**TASK OBJECTIVE:**
Within these entries, which lines include the string "Manutenção"? Copy each one.

Page-level text extractions:
----
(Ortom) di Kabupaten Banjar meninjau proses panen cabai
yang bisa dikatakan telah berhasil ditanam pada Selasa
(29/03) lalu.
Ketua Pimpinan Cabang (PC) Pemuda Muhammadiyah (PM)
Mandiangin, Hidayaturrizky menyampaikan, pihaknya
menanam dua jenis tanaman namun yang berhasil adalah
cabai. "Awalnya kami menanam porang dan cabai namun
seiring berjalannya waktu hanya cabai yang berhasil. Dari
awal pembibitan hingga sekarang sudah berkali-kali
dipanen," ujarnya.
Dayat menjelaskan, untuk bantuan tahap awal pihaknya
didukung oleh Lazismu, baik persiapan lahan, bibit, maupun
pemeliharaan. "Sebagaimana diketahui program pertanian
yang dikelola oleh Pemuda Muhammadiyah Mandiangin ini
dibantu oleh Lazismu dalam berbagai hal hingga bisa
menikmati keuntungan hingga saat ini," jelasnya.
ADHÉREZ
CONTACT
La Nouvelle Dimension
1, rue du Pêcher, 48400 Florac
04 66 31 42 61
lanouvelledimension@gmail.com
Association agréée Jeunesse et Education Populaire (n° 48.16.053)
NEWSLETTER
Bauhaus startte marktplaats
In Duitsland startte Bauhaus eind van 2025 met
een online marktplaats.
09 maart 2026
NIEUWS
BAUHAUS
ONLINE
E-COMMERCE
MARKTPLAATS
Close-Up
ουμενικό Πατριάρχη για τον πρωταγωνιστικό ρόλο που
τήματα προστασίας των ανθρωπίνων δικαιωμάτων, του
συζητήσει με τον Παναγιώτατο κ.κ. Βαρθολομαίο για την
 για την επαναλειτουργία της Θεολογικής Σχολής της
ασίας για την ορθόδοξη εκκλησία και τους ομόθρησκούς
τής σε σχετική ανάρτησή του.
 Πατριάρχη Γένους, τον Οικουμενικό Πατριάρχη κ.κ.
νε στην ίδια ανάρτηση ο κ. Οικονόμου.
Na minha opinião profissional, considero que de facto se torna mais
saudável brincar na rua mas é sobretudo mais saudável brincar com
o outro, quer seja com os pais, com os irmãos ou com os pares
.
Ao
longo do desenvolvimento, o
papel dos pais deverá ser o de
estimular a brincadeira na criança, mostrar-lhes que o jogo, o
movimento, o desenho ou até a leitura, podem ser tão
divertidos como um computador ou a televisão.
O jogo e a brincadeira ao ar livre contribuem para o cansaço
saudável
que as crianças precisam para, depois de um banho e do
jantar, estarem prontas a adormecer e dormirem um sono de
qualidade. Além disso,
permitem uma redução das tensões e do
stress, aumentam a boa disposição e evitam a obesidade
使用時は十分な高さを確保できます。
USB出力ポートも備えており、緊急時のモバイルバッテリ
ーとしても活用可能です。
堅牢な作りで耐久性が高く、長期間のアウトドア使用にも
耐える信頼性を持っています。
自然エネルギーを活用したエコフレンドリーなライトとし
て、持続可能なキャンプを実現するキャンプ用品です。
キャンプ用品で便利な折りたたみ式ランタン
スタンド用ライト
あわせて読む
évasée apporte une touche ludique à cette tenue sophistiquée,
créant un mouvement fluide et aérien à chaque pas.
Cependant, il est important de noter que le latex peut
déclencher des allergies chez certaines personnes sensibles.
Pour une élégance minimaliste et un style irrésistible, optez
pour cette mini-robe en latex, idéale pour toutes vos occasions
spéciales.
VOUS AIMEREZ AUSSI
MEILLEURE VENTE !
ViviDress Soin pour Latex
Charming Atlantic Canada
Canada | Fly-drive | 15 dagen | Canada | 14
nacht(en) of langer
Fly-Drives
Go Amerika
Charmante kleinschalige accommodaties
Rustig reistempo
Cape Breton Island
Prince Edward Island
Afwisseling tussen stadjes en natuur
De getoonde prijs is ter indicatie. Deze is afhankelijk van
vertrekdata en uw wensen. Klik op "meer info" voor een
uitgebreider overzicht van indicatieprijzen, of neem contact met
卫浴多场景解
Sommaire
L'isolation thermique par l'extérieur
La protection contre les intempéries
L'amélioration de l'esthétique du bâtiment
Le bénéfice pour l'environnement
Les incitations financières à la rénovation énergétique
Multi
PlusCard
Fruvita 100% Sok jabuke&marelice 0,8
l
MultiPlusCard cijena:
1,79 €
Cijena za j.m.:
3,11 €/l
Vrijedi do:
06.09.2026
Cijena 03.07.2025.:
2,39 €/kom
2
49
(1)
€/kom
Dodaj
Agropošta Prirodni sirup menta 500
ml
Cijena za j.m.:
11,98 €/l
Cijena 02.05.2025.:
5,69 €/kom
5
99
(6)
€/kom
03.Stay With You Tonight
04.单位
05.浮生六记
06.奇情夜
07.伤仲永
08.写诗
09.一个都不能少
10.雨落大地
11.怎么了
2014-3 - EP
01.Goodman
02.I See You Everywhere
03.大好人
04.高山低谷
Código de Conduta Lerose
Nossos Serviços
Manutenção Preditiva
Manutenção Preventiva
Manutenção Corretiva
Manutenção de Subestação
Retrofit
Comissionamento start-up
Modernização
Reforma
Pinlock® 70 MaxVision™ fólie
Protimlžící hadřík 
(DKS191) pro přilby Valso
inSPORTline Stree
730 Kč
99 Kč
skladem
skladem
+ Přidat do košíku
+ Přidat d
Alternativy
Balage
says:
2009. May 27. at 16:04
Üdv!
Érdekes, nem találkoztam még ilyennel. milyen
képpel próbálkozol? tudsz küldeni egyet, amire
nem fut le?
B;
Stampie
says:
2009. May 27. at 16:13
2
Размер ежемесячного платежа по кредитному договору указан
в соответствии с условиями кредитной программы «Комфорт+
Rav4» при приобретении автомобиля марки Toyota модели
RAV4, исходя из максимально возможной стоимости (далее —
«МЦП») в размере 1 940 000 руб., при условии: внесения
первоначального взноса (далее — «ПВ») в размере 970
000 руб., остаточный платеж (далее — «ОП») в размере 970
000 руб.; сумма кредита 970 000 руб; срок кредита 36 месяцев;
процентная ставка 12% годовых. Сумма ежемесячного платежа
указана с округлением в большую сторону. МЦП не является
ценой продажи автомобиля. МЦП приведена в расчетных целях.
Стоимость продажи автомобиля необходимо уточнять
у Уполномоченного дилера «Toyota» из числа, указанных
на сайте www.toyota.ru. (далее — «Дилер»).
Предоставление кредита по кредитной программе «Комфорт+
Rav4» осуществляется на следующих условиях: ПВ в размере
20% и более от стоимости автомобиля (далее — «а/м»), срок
----
**OUTPUT OF THE EXERCISE:**
Manutenção Preditiva
Manutenção Preventiva
Manutenção Corretiva
Manutenção de Subestação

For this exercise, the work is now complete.